WORK IN THE V-12 program came to a close on October 23 for 317 Dartmouth trainees. This class, made up of 178 Marines and 139 Apprentice Seamen, was the first to finish the course since the Dartmouth Navy V-12 Unit was established in July as the largest of its kind in the country.
While the Medical School will hold regular graduation exercises, at which 23 firstyear students will receive their A.B. degrees and 25 second-year men will get diplomas, no ceremony will mark the close of the V-12 course for the Navy and Marine trainees in the College proper.
The members of this first V-12 class to finish are men who previously had six or seven semesters of college work before entering the present Navy program. From Dartmouth they will go to other stations to continue their officer training, the Marines to Parris Island and the Apprentice Seamen either directly to Midshipmen's Schools or to general-duty stations while awaiting assignment to such schools.
Among the V-12 graduates this term are a small number of Dartmouth men who also have completed the requirements for the Bachelor of Arts degree from the College. Diplomas will be mailed to these men in the near future, as well as to a small group of '44 men who completed their course in the civilian College in October.

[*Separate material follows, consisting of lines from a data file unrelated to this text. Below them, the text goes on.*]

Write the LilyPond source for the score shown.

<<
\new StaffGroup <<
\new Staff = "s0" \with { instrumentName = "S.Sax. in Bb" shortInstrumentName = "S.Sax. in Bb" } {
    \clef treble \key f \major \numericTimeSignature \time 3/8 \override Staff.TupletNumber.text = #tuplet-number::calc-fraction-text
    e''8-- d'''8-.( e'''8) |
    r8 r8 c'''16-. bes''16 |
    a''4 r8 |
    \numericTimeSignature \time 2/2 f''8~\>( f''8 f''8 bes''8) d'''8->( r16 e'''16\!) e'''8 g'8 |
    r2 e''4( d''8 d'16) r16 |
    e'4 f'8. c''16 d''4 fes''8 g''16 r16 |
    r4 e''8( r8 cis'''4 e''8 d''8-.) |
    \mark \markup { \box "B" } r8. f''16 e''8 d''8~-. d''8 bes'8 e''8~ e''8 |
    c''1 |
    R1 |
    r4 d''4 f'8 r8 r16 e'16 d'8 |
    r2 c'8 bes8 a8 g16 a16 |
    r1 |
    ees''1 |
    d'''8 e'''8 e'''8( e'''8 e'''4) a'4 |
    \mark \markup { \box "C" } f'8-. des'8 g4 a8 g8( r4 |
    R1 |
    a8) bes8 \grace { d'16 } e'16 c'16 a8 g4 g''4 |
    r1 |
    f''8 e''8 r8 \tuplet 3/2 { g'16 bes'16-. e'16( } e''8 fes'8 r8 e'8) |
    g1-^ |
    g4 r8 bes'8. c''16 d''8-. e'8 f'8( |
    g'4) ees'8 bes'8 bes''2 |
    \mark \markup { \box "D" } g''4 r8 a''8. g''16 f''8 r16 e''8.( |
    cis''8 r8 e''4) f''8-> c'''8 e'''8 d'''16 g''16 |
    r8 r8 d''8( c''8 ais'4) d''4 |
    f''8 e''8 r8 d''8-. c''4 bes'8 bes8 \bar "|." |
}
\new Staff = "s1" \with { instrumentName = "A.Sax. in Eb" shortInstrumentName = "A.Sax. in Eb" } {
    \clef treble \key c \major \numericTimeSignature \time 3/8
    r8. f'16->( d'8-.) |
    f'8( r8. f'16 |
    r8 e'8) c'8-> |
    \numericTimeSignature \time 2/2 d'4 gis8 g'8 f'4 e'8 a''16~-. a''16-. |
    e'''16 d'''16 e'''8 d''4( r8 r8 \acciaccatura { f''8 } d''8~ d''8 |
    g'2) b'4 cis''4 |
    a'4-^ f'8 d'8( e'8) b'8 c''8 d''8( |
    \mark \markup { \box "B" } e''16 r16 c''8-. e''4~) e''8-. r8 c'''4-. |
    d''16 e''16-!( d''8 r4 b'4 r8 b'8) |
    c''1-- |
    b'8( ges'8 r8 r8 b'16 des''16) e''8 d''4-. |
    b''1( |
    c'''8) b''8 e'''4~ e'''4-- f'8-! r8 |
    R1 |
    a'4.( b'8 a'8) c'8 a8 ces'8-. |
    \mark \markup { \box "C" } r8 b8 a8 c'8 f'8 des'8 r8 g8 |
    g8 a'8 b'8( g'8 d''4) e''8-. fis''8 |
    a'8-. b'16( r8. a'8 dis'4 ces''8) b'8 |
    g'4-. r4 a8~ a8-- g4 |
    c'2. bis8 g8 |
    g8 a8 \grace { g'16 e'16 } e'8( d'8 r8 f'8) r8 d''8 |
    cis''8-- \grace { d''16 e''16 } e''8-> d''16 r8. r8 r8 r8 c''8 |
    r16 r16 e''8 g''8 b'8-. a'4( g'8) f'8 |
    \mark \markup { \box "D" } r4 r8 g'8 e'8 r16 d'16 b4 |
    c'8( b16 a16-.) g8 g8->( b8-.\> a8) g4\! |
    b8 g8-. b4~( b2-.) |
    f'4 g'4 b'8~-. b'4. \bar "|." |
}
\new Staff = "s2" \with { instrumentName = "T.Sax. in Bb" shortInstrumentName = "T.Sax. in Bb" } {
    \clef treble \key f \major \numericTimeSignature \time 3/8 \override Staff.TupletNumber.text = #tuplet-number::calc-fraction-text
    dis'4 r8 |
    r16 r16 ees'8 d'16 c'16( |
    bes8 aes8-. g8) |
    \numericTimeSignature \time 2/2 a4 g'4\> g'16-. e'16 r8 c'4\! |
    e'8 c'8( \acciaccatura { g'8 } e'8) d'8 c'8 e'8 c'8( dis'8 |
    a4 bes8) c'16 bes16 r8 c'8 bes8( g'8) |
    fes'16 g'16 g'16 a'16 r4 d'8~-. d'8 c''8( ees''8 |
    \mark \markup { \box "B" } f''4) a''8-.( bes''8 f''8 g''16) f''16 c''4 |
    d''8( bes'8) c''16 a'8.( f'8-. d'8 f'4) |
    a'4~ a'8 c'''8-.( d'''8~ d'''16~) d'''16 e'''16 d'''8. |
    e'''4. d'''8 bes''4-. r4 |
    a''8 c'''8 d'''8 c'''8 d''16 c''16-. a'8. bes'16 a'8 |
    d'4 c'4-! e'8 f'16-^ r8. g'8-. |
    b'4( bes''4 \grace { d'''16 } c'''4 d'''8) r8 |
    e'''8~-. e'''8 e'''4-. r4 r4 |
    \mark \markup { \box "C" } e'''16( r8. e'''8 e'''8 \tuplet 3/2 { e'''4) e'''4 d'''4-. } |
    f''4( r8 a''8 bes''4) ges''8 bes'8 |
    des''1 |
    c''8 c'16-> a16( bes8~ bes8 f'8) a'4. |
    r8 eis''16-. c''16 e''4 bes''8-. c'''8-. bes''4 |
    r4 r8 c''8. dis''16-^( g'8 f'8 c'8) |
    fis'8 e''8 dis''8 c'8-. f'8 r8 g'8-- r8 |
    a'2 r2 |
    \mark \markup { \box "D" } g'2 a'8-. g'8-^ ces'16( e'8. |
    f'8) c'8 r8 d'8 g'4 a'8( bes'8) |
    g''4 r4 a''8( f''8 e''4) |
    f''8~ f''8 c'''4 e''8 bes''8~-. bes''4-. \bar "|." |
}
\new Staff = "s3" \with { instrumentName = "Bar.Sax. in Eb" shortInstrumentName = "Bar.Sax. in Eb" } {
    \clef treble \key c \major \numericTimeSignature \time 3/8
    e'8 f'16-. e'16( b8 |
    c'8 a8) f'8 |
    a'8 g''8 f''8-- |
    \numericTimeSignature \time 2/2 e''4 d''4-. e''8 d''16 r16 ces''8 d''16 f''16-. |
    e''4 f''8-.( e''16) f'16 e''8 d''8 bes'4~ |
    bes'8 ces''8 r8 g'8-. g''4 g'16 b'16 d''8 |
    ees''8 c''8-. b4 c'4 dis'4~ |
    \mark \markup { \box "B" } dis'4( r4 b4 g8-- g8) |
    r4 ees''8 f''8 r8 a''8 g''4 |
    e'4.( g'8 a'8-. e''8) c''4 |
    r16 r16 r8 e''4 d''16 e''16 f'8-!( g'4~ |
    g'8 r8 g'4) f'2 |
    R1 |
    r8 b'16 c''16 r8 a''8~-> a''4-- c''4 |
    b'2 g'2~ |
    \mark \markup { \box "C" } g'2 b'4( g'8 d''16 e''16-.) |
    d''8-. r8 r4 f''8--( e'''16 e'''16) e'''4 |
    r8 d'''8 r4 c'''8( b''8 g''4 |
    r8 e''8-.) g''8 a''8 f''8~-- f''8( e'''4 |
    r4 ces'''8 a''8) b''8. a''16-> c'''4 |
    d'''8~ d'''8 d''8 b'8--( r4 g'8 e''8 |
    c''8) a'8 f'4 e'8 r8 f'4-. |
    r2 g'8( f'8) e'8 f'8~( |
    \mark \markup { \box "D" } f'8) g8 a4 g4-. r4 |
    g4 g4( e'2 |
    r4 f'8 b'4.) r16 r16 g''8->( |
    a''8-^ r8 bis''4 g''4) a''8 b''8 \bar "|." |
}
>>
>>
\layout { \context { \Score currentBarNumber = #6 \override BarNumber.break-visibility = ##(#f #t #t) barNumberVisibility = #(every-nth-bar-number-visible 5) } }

Departure of the V-12 graduates and of other trainees who have heen dropped because of illness, disciplinary action, 01-academic failure, will considerably reduce the present enrollment of the Dartmouth V-12 Unit, but it is expected that enough V-12 freshmen will enter the program here on November 1 to restore the Unit to approximately its original quota of 2,000 men. Of the new trainees entering with the Winter Term, only a small number are expected to be Marines, in keeping with a new V-12 tendency to have all men in the program start as Apprentice Seamen and transfer into the Marine Corps
At the request of the Thayer School, trainees in that school will be rebilleted for the next term to permit them to room together so far as possible. These men will not all be in the same dorm, but changes in roommates will be effected in order to bring them together.
NEW COMMANDING OFFICER of the Dartmouth V-12 Unit is Captain D. E. Cummings, USN, a veteran of 36 years of active duty, mostly spent at sea in command of ships.